* TASK BRIEF *
Make a verbatim transcription of the records, without the pictures.

Saved entries
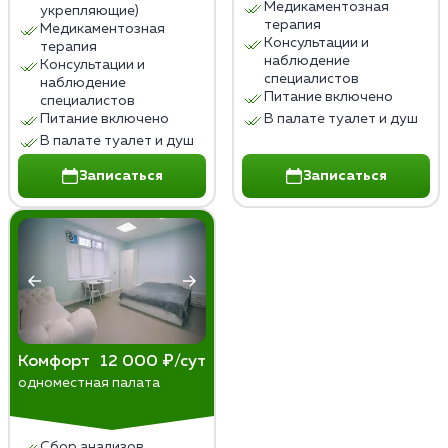
Медикаментозная
укрепляющие)
терапия
Медикаментозная
Консультации и
терапия
наблюдение
Консультации и
специалистов
наблюдение
Питание включено
специалистов
Питание включено
В палате туалет и душ
В палате туалет и душ
Записаться
Записаться
Комфорт
12 000 ₽/сут
одноместная палата
Сбор анализов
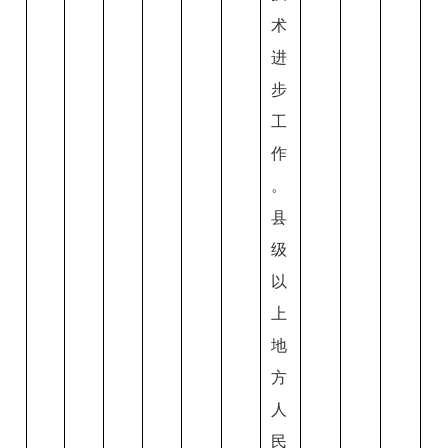
术
进
步
工
作
。
县
级
以
上
地
方
人
民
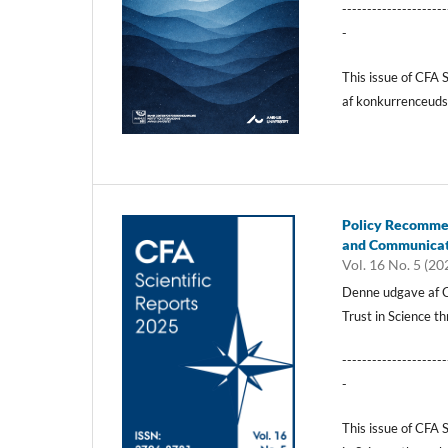
---------------------
-
This issue of CFA 
af konkurrenceuds
Policy Recommend
and Communica
Vol. 16 No. 5 (20
Denne udgave af C
Trust in Science t
---------------------
-
This issue of CFA 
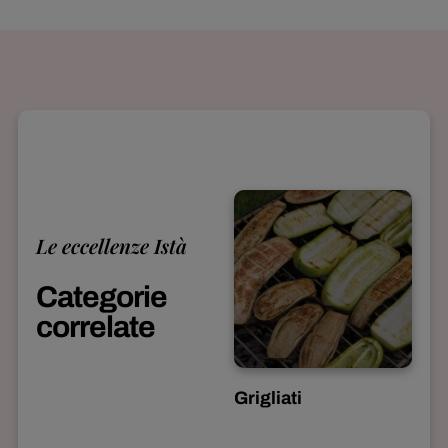
Le eccellenze Istà
Categorie
correlate
Grigliati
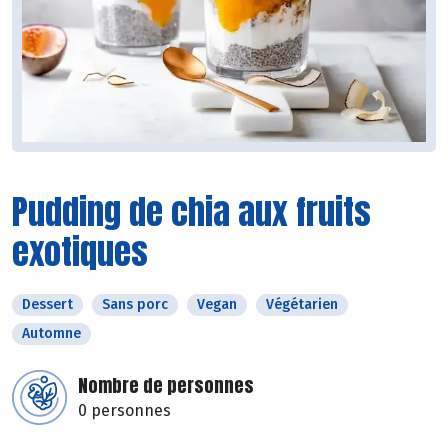
Pudding de chia aux fruits
exotiques
Dessert
Sans porc
Vegan
Végétarien
Automne
Nombre de personnes
0 personnes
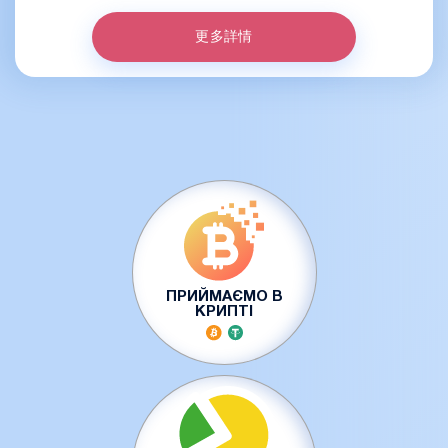
更多詳情
ПРИЙМАЄМО В
КРИПТІ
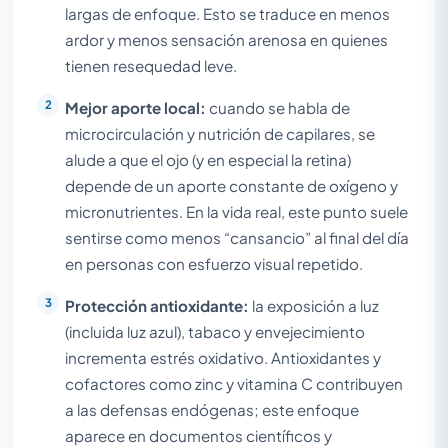
largas de enfoque. Esto se traduce en menos
ardor y menos sensación arenosa en quienes
tienen resequedad leve.
Mejor aporte local:
cuando se habla de
microcirculación y nutrición de capilares, se
alude a que el ojo (y en especial la retina)
depende de un aporte constante de oxígeno y
micronutrientes. En la vida real, este punto suele
sentirse como menos “cansancio” al final del día
en personas con esfuerzo visual repetido.
Protección antioxidante:
la exposición a luz
(incluida luz azul), tabaco y envejecimiento
incrementa estrés oxidativo. Antioxidantes y
cofactores como zinc y vitamina C contribuyen
a las defensas endógenas; este enfoque
aparece en documentos científicos y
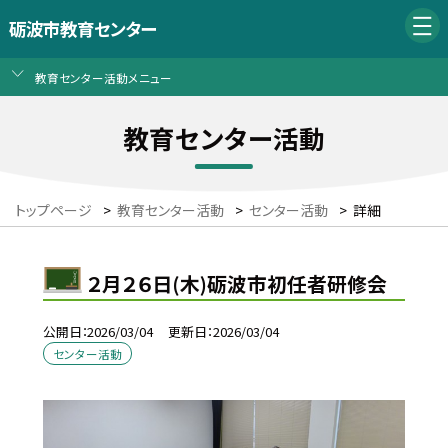
砺波市教育センター
教育センター活動メニュー
教育センター活動
トップページ
>
教育センター活動
>
センター活動
>
詳細
２月２６日(木)砺波市初任者研修会
公開日
2026/03/04
更新日
2026/03/04
センター活動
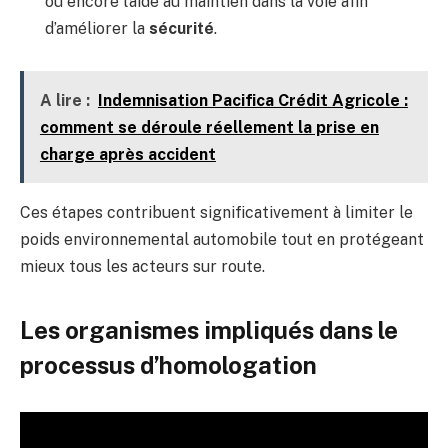
ou encore l’aide au maintien dans la voie afin
d’améliorer la
sécurité
.
A lire :
Indemnisation Pacifica Crédit Agricole :
comment se déroule réellement la prise en
charge après accident
Ces étapes contribuent significativement à limiter le
poids environnemental automobile tout en protégeant
mieux tous les acteurs sur route.
Les organismes impliqués dans le
processus d’homologation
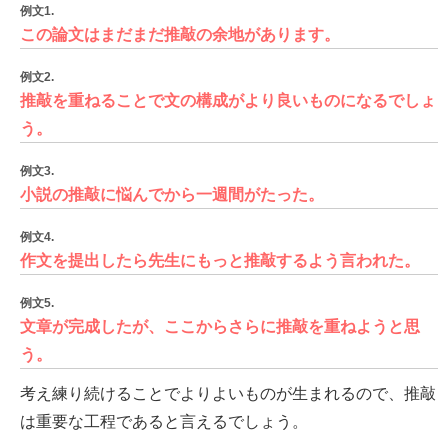
例文1.
この論文はまだまだ推敲の余地があります。
例文2.
推敲を重ねることで文の構成がより良いものになるでしょ
う。
例文3.
小説の推敲に悩んでから一週間がたった。
例文4.
作文を提出したら先生にもっと推敲するよう言われた。
例文5.
文章が完成したが、ここからさらに推敲を重ねようと思
う。
考え練り続けることでよりよいものが生まれるので、推敲
は重要な工程であると言えるでしょう。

* RESPONSE AREA *
Медикаментозная
укрепляющие)
терапия
Медикаментозная
Консультации и
терапия
наблюдение
Консультации и
специалистов
наблюдение
Питание включено
специалистов
Питание включено
В палате туалет и душ
В палате туалет и душ
Записаться
Записаться
Комфорт
12 000 ₽/сут
одноместная палата
Сбор анализов
术
进
步
工
作
。
县
级
以
上
地
方
人
民
---------------------
-
This issue of CFA 
af konkurrenceuds
Policy Recommend
and Communica
Vol. 16 No. 5 (20
Denne udgave af C
Trust in Science t
---------------------
-
This issue of CFA 
Le eccellenze Istà
Categorie
correlate
Grigliati
Pudding de chia aux fruits
exotiques
Dessert
Sans porc
Vegan
Végétarien
Automne
Nombre de personnes
0 personnes
更多詳情
ПРИЙМАЄМО В
КРИПТІ
largas de enfoque. Esto se traduce en menos
ardor y menos sensación arenosa en quienes
tienen resequedad leve.
Mejor aporte local:
cuando se habla de
microcirculación y nutrición de capilares, se
alude a que el ojo (y en especial la retina)
depende de un aporte constante de oxígeno y
micronutrientes. En la vida real, este punto suele
sentirse como menos “cansancio” al final del día
en personas con esfuerzo visual repetido.
Protección antioxidante:
la exposición a luz
(incluida luz azul), tabaco y envejecimiento
incrementa estrés oxidativo. Antioxidantes y
cofactores como zinc y vitamina C contribuyen
a las defensas endógenas; este enfoque
aparece en documentos científicos y
砺波市教育センター
教育センター活動メニュー
教育センター活動
トップページ
>
教育センター活動
>
センター活動
>
詳細
２月２６日(木)砺波市初任者研修会
公開日
2026/03/04
更新日
2026/03/04
センター活動
ou encore l’aide au maintien dans la voie afin
d’améliorer la
sécurité
.
A lire :
Indemnisation Pacifica Crédit Agricole :
comment se déroule réellement la prise en
charge après accident
Ces étapes contribuent significativement à limiter le
poids environnemental automobile tout en protégeant
mieux tous les acteurs sur route.
Les organismes impliqués dans le
processus d’homologation
例文1.
この論文はまだまだ推敲の余地があります。
例文2.
推敲を重ねることで文の構成がより良いものになるでしょ
う。
例文3.
小説の推敲に悩んでから一週間がたった。
例文4.
作文を提出したら先生にもっと推敲するよう言われた。
例文5.
文章が完成したが、ここからさらに推敲を重ねようと思
う。
考え練り続けることでよりよいものが生まれるので、推敲
は重要な工程であると言えるでしょう。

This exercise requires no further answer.